▸ EXCERPT TO READ
Field names from the source are carried through exactly as discovered — no renames, recasing, or added prefixes. The tool returns the new package_id and also runs validate_package automatically so the caller knows whether the build is clean on the first response.

Example: SFTP to Snowflake with a merge key and filepath column

{
  "jsonrpc": "2.0",
  "id": 1,
  "method": "tools/call",
  "params": {
    "name": "build_pipeline",
    "arguments": {
      "name": "Daily orders load",
      "source": {
        "connection_id": 47376,
        "path": "/incoming/orders/*.csv",
        "source_path_field_alias": "source_file"
      },
      "destination": {
        "connection_id": 91002,
        "table_name": "orders",
        "schema_name": "public",
        "operation_type": "merge",
        "merge_keys": ["order_id"]
      },
      "computed": [
        { "name": "loaded_at", "expression": "CurrentTime()" }
      ]
    }
  }
}

Error envelopes

Envelope	Cause
`source connection <id> not found in this account`	Source `connection_id` is unknown to this account.
`destination connection <id> not found in this account`	Destination `connection_id` is unknown to this account.
`build_pipeline currently supports database/warehouse destinations only; ...`	Destination is a file or cloud-storage connection. Use `create_package` instead.
`source.path is required for a file/cloud-storage source`	Missing `path` on a file source.
`source.table_name is required for a database source`	Missing `table_name` on a database source.
`no columns were discovered on the source — check the path/table and delimiter`	The schema importer returned no fields. Verify the path, table, or delimiter.
`operation_type '<mode>' is not valid for this destination; valid: ...`	Write mode isn’t supported by this destination. The envelope lists the valid options.

create_package (mutation)

Mints a new package from a full data_flow_json spec. Components and edges are persisted in a single transaction — partial packages are never written.

Argument	Type	Required	Notes
`name`	string	Yes	Package name shown in the dashboard.
`flow_type`	string	Yes	`dataflow` or `workflow`.
`components`	array	Yes	Array of single-key wrapper hashes (see below).
`edges`	array	Yes	Array of edge hashes referencing component `id`s.
`workspace_id`	integer	No	Must belong to the calling account. Omit to create the package as Unassigned.
`description`	string	No	Free-form, up to 4096 characters.

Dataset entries

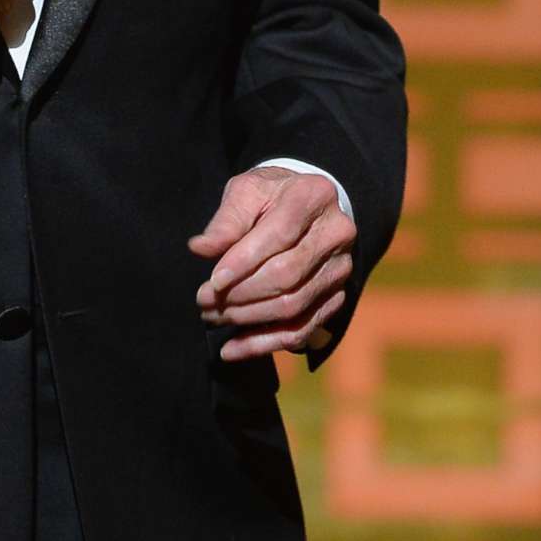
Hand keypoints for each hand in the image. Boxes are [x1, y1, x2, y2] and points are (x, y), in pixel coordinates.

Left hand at [187, 166, 356, 360]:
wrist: (304, 206)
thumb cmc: (268, 196)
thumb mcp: (246, 192)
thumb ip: (226, 220)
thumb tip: (200, 248)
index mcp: (313, 196)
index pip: (279, 235)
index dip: (243, 262)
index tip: (213, 281)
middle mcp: (336, 234)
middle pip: (287, 275)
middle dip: (240, 294)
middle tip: (204, 302)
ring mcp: (340, 268)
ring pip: (294, 306)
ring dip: (248, 319)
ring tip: (213, 317)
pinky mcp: (336, 296)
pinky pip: (302, 329)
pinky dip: (265, 343)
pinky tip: (233, 349)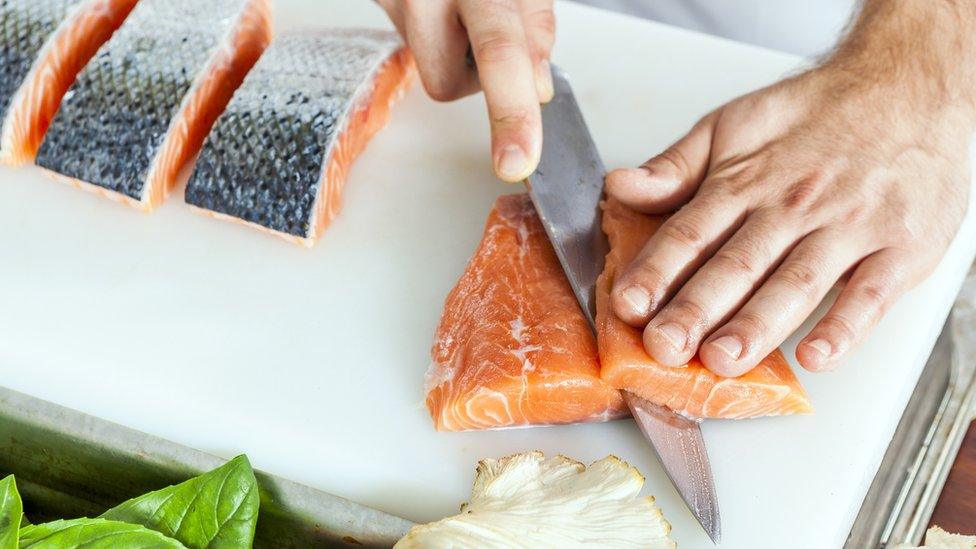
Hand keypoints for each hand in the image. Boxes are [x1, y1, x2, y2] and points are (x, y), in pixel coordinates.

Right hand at [377, 0, 554, 181]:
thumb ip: (534, 27)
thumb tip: (537, 89)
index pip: (499, 49)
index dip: (512, 111)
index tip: (518, 160)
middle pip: (450, 81)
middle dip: (491, 94)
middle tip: (509, 135)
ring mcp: (395, 3)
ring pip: (439, 77)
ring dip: (465, 62)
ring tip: (467, 18)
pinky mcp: (382, 8)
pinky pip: (426, 57)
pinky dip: (446, 47)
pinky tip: (449, 17)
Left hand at [606, 64, 973, 376]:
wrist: (908, 86)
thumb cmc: (816, 115)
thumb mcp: (733, 125)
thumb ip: (675, 166)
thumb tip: (620, 186)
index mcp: (746, 182)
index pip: (691, 231)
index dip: (657, 269)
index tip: (628, 303)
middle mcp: (792, 206)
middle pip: (736, 264)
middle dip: (696, 309)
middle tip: (665, 346)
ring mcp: (848, 227)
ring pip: (795, 282)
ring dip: (757, 324)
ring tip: (722, 358)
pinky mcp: (900, 247)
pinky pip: (870, 292)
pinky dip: (845, 326)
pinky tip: (817, 355)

▸ PROBLEM 1
Render this sentence from the pipeline documentation in Spanish: "Components and edges are persisted in a single transaction — partial packages are never written."
▸ PROBLEM 2
Reproduce the pipeline documentation from "Error envelopes" up to and including "a database source.".

▸ OUTPUT 1
Los componentes y las aristas se guardan de forma persistente en una única transacción: nunca se escriben paquetes parciales.

▸ OUTPUT 2
Error envelopes

Envelope	Cause
`source connection <id> not found in this account`	Source `connection_id` is unknown to this account.
`destination connection <id> not found in this account`	Destination `connection_id` is unknown to this account.
`build_pipeline currently supports database/warehouse destinations only; ...`	Destination is a file or cloud-storage connection. Use `create_package` instead.
`source.path is required for a file/cloud-storage source`	Missing `path` on a file source.
`source.table_name is required for a database source`	Missing `table_name` on a database source.